As data becomes more readily available, the demand for data science professionals is not limited to just large tech companies but also across industries, both big and small.

However, the high demand for data scientists is met with a shortage of qualified candidates to fill open positions. The need for data scientists is expected to continue to grow in the future.

According to LinkedIn, data scientist is one of the most promising jobs in 2021, and companies are increasingly seeking individuals with data-science-related skills.

The statistics below demonstrate the significant and growing demand for data scientists.

Skills needed: Programming skills (SAS, R, Python), statistical and mathematical skills, storytelling and data visualization, Hadoop, SQL, machine learning

2. Data Analyst

Data analysts serve as a link between data scientists and business analysts.

They are given the questions that need to be answered by an organization and use data to find answers that align with the organization’s high-level business strategy.

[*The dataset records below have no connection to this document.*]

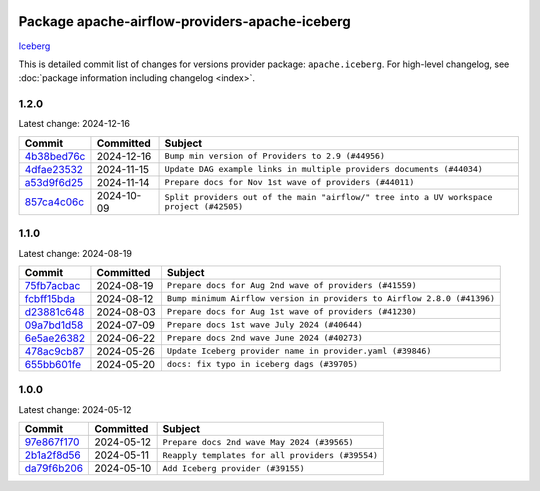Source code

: 
 .. Licensed to the Apache Software Foundation (ASF) under one
    or more contributor license agreements.  See the NOTICE file
    distributed with this work for additional information
    regarding copyright ownership.  The ASF licenses this file
    to you under the Apache License, Version 2.0 (the
    "License"); you may not use this file except in compliance
    with the License.  You may obtain a copy of the License at

 ..   http://www.apache.org/licenses/LICENSE-2.0

 .. Unless required by applicable law or agreed to in writing,
    software distributed under the License is distributed on an
    "AS IS" BASIS, WITHOUT WARRANTIES OR CONDITIONS OF ANY
    KIND, either express or implied.  See the License for the
    specific language governing permissions and limitations
    under the License.

 .. NOTE! THIS FILE IS AUTOMATICALLY GENERATED AND WILL BE
    OVERWRITTEN WHEN PREPARING PACKAGES.

 .. IF YOU WANT TO MODIFY THIS FILE, YOU SHOULD MODIFY THE TEMPLATE
    `PROVIDER_COMMITS_TEMPLATE.rst.jinja2` IN the `dev/breeze/src/airflow_breeze/templates` DIRECTORY

 .. THE REMAINDER OF THE FILE IS AUTOMATICALLY GENERATED. IT WILL BE OVERWRITTEN AT RELEASE TIME!

Package apache-airflow-providers-apache-iceberg
------------------------------------------------------

`Iceberg <https://iceberg.apache.org/>`__


This is detailed commit list of changes for versions provider package: ``apache.iceberg``.
For high-level changelog, see :doc:`package information including changelog <index>`.



1.2.0
.....

Latest change: 2024-12-16

=================================================================================================  ===========  ========================================================================================
Commit                                                                                             Committed    Subject
=================================================================================================  ===========  ========================================================================================
`4b38bed76c <https://github.com/apache/airflow/commit/4b38bed76c1ea5fe84a6bc678ce87e20d563adc0>`_  2024-12-16   ``Bump min version of Providers to 2.9 (#44956)``
`4dfae23532 <https://github.com/apache/airflow/commit/4dfae23532d26ed838069c49d48f28c185e954c6>`_  2024-11-15   ``Update DAG example links in multiple providers documents (#44034)``
`a53d9f6d25 <https://github.com/apache/airflow/commit/a53d9f6d257f193ea5026ba4cd007d5ddeab968f>`_  2024-11-14   ``Prepare docs for Nov 1st wave of providers (#44011)``
`857ca4c06c <https://github.com/apache/airflow/commit/857ca4c06c9008593674cabdd28d3c30e3e7f97b>`_  2024-10-09   ``Split providers out of the main "airflow/" tree into a UV workspace project (#42505)``
=================================================================================================  ===========  ========================================================================================

1.1.0
.....

Latest change: 2024-08-19

=================================================================================================  ===========  =======================================================================
Commit                                                                                             Committed    Subject
=================================================================================================  ===========  =======================================================================
`75fb7acbac <https://github.com/apache/airflow/commit/75fb7acbaca09a040067f0a5a37637ff44eb9e14>`_  2024-08-19   ``Prepare docs for Aug 2nd wave of providers (#41559)``
`fcbff15bda <https://github.com/apache/airflow/commit/fcbff15bda151f70db0ca13fdde015bace5527c4>`_  2024-08-12   ``Bump minimum Airflow version in providers to Airflow 2.8.0 (#41396)``
`d23881c648 <https://github.com/apache/airflow/commit/d23881c6489916113921dcedf85077441b44aaf3>`_  2024-08-03   ``Prepare docs for Aug 1st wave of providers (#41230)``
`09a7bd1d58 <https://github.com/apache/airflow/commit/09a7bd1d585d2d306dd30435689f22b614fe0abf>`_  2024-07-09   ``Prepare docs 1st wave July 2024 (#40644)``
`6e5ae26382 <https://github.com/apache/airflow/commit/6e5ae26382b328e88907e8301d4b2352ef8524c5>`_  2024-06-22   ``Prepare docs 2nd wave June 2024 (#40273)``
`478ac9cb87 <https://github.com/apache/airflow/commit/478ac9cb87ca75ed5eaf307764dd6a0ba9790233>`_  2024-05-26   ``Update Iceberg provider name in provider.yaml (#39846)``
`655bb601fe <https://github.com/apache/airflow/commit/655bb601fe78e148ad183730930db196a63e4b1a>`_  2024-05-20   ``docs: fix typo in iceberg dags (#39705)``
=================================================================================================  ===========  =======================================================================

1.0.0
.....

Latest change: 2024-05-12

=================================================================================================  ===========  ================================================
Commit                                                                                             Committed    Subject
=================================================================================================  ===========  ================================================
`97e867f170 <https://github.com/apache/airflow/commit/97e867f1701fae287a20dff7e0f9e9ecbdc38f27>`_  2024-05-12   ``Prepare docs 2nd wave May 2024 (#39565)``
`2b1a2f8d56 <https://github.com/apache/airflow/commit/2b1a2f8d561e569df194c4ee0d3a18930738886e>`_  2024-05-11   ``Reapply templates for all providers (#39554)``
`da79f6b206 <https://github.com/apache/airflow/commit/da79f6b206a3b8a411e951ede60986e40433ebb8>`_  2024-05-10   ``Add Iceberg provider (#39155)``
=================================================================================================  ===========  ================================================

They are responsible for interpreting technical analysis and converting it into actionable items and effectively communicating their findings to a wide range of stakeholders.

Skills needed: Programming skills (SAS, R, Python), statistical and mathematical skills, data wrangling, data visualization

3. Data Engineer

Data engineers handle vast quantities of rapidly changing data. Their main focus is on the design, implementation, upkeep and improvement of data pipelines and infrastructure to move and transform data for use by data scientists.

Programming languages (Java, Scala), NoSQL databases (MongoDB, Cassandra DB), frameworks (Apache Hadoop)

Data Science Salaries

Data science is a highly in-demand field and salaries for data scientists can vary depending on a number of factors such as location, experience, and industry.

According to a survey conducted by Glassdoor, the average salary for a data scientist in the United States is around $117,345 per year.

However, this number can vary widely depending on the location, with data scientists in San Francisco earning an average of $144,000 per year, while those in Houston earn an average of $104,000 per year.

Additionally, the industry plays a role as well, with data scientists in the technology industry earning an average of $120,000 per year, while those in healthcare earn an average of $104,000 per year.

If you think data science is career with good oportunity, maybe you should take data science course that available online. Online course is good for your first step in data science career.


Experience is also a significant factor that affects data science salaries. Entry-level data scientists can expect to earn around $85,000 per year, while those with more experience can earn upwards of $150,000 per year.

It is worth noting that the data science field is constantly evolving, and the salary range can vary depending on the source and the time of the data collection.

It is also worth to consider that other factors such as benefits, bonuses, and stock options can also affect the total compensation of a data scientist.